Prace nad projektem teleporady trwały dłużej niż zakładano, ponieważ środowisko medyczne było przeciwne niektórym zaproponowanym przez resort rozwiązaniom. Początkowo w projekcie zapisano, że od 1 marca e-wizyta w POZ miała być dostępna tylko dla osób w wieku od 7 do 64 r.ż., z pewnymi wyjątkami. Lekarze i pacjenci podkreślali, że w ten sposób ogranicza się prawa pacjenta, że pogorszy się dostęp do lekarzy pierwszego kontaktu. Ostateczną wersję standardu teleporady poznaliśmy 8 marca.

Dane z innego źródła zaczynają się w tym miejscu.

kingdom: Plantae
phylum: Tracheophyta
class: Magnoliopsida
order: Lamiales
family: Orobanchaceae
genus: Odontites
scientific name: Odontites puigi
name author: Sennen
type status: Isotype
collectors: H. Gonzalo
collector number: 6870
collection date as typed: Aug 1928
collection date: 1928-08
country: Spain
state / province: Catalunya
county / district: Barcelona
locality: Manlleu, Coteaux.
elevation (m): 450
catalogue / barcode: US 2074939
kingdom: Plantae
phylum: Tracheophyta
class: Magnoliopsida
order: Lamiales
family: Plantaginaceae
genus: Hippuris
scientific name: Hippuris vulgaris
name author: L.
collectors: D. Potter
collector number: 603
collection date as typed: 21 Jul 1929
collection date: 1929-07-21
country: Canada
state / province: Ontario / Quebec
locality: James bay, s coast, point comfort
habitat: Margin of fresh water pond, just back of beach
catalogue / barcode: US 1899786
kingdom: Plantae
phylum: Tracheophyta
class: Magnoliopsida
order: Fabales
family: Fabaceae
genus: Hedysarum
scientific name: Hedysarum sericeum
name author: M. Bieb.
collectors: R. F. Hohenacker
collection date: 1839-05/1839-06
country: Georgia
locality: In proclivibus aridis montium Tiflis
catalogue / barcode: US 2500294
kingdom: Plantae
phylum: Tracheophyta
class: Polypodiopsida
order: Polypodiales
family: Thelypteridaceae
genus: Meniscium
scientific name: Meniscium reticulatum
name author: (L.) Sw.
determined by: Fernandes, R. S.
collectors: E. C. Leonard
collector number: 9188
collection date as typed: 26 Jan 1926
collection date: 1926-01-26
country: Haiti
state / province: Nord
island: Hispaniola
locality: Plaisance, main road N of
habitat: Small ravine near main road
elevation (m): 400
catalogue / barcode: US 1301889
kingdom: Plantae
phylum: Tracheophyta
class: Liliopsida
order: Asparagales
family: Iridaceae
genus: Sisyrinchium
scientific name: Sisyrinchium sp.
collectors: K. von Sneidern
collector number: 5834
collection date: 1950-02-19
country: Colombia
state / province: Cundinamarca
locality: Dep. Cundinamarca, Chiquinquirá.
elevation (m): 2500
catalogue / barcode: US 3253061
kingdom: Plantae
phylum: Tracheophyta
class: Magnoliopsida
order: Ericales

Zdalna wizyta nie dla każdego
Zgodnie z rozporządzeniem, wizyta osobista będzie musiała się odbyć, jeśli pacjent sobie tego zażyczy. Ponadto będzie ona obowiązkowa także dla dzieci do 6. r.ż., dla chorujących przewlekle lub w przypadku, gdy stan pacjenta ulegnie pogorszeniu lub zmienią się objawy. Jak zaznacza resort, przebieg choroby, a zwłaszcza infekcji u najmłodszych pacjentów, może szybko doprowadzić do zmiany stanu dziecka z dobrego do ciężkiego, a teleporady w przypadku tej grupy pacjentów powinny być stosowane ze szczególną ostrożnością. Jak wyjaśnia resort, w przypadku dzieci do 6 r.ż. zdalnie mogą być realizowane porady kontrolne w trakcie leczenia ustalone w wyniku osobistego badania pacjenta, których udzielenie jest możliwe bez badania fizykalnego.
Joanna Szeląg, lekarz, ekspert Porozumienia Zielonogórskiego uważa, że teleporada w obecnej formie nie jest dobrym rozwiązaniem dla rodziców małych dzieci.
Ponadto, teleporada nie może być realizowana, jeśli pacjent jest zapisany na pierwszą wizytę u lekarza, pielęgniarki lub położnej POZ. Z wizyty zdalnej nie skorzystają też osoby u których zachodzi podejrzenie choroby nowotworowej. Jeśli u danej osoby występuje podejrzenie zakażenia wirusem SARS-CoV-2, wizyta będzie zdalna.
Pacjenci się skarżyli
Wprowadzenie zmian dotyczących teleporad jest podyktowane nadużywaniem tej formy przez niektóre przychodnie POZ. Z raportów Rzecznika Praw Pacjenta wynika, że pacjenci mieli wiele zastrzeżeń. W 2020 roku zgłaszali problemy z wydłużającym się czasem oczekiwania na świadczenie zdrowotne, zwracali uwagą na złą jakość porad telefonicznych, kwestionowali skuteczność teleporady jako formy leczenia. Z analizy biura Rzecznika Praw Pacjenta wynika, że większy problem z dodzwonieniem się był w dużych miastach i większych aglomeracjach. Chorzy nie mogli również uzyskać wizyty osobistej. W styczniu tego roku najwięcej skarg dotyczyło odmowy realizacji wizyty osobistej w POZ, braku możliwości swobodnego wejścia do przychodni (przychodnie zamknięte, możliwe tylko teleporady), problemów z dodzwonieniem się do danej placówki.